WRIT 310: Basic Forms & Techniques in the Novel

Calendar Description:

A lecture course surveying the structural composition and the function of techniques in a representative group of novels and novellas. Emphasis will be placed upon form and voice, as well as upon their relationship with such other elements of narrative as plot, character development, scene development and theme.

Recent Summary:

Purpose - This course will examine basic principles and techniques involved in writing long fiction, primarily the novel. As distinct from that of literary criticism, our approach will emphasize craft, and will be from the point of view of the writer him or herself.
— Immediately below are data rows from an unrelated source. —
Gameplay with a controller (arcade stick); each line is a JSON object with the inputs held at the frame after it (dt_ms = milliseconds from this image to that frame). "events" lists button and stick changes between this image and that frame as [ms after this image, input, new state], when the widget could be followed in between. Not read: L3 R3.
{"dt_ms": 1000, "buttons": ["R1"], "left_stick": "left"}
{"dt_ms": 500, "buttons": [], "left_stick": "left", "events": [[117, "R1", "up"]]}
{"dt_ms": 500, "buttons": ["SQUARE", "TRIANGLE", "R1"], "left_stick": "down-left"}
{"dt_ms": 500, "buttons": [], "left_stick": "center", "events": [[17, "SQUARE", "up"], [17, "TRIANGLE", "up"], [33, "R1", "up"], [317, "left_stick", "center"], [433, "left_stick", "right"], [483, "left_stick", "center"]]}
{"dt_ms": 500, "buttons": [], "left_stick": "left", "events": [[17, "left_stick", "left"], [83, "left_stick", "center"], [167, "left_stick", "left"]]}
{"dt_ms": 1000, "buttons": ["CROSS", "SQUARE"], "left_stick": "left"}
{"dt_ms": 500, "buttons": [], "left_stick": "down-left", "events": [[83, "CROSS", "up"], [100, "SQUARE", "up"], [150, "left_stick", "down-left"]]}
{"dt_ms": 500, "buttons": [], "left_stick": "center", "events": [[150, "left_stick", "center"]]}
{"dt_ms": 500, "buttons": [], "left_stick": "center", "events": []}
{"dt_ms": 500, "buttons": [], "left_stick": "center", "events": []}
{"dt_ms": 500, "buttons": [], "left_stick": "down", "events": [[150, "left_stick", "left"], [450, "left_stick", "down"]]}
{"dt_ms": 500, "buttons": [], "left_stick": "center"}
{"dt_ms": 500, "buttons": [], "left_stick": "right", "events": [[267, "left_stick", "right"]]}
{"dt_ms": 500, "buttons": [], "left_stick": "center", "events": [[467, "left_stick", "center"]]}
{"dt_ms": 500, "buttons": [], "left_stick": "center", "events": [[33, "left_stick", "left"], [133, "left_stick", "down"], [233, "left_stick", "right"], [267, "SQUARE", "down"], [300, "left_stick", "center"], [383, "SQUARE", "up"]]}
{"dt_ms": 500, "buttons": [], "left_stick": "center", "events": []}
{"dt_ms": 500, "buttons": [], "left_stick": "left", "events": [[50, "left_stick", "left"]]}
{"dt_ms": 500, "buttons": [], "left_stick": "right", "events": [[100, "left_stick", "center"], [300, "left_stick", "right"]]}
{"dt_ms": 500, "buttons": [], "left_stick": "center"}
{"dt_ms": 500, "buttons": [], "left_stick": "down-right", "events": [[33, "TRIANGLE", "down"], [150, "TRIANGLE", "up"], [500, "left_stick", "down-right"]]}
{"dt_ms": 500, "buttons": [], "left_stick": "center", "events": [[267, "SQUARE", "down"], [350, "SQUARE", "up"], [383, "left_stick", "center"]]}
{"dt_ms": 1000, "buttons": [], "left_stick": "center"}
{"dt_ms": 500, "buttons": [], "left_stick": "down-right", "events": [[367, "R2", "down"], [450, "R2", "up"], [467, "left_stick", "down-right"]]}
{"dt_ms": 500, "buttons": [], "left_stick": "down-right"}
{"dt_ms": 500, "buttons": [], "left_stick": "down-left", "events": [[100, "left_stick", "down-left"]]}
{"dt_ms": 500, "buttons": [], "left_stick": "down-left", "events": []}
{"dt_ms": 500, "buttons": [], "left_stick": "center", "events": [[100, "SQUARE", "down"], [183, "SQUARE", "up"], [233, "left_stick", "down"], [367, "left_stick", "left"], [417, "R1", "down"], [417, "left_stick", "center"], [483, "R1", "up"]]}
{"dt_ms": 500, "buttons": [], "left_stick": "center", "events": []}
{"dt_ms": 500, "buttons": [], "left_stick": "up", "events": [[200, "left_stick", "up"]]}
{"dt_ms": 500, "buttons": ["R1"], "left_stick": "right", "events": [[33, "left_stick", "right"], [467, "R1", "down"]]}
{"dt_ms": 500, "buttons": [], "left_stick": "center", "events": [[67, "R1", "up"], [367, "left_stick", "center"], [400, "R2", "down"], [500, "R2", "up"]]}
That is, as apprentice novelists, we will view a novel not as an autonomous "text" but rather as a series of writer's strategies, and so begin to learn how it's done, with an eye on doing it ourselves.

Approach - The course will involve lecture, class discussion, group discussion, writing exercises, and panel presentations. While I will be presenting-- particularly at the beginning-- various topics for your consideration, for the most part you will be encouraged to "do the work of learning" on your own. That is, you will read, and discuss, and explore the vast world of the contemporary novel, both as an analytical reader and as a beginning writer.

Topics - We will examine the overlapping notions of character, voice, plot, setting, point of view, realism and not-realism, unity, transition, language, scene, pace, and dialogue. With our own writing in mind, we will look at origins of fiction, writing process, and the task of revision.



Course#: WRIT 310
Units: 1.5

Prerequisites: Second-year standing.

Note: Credit will be granted for only one of 310, CW 310.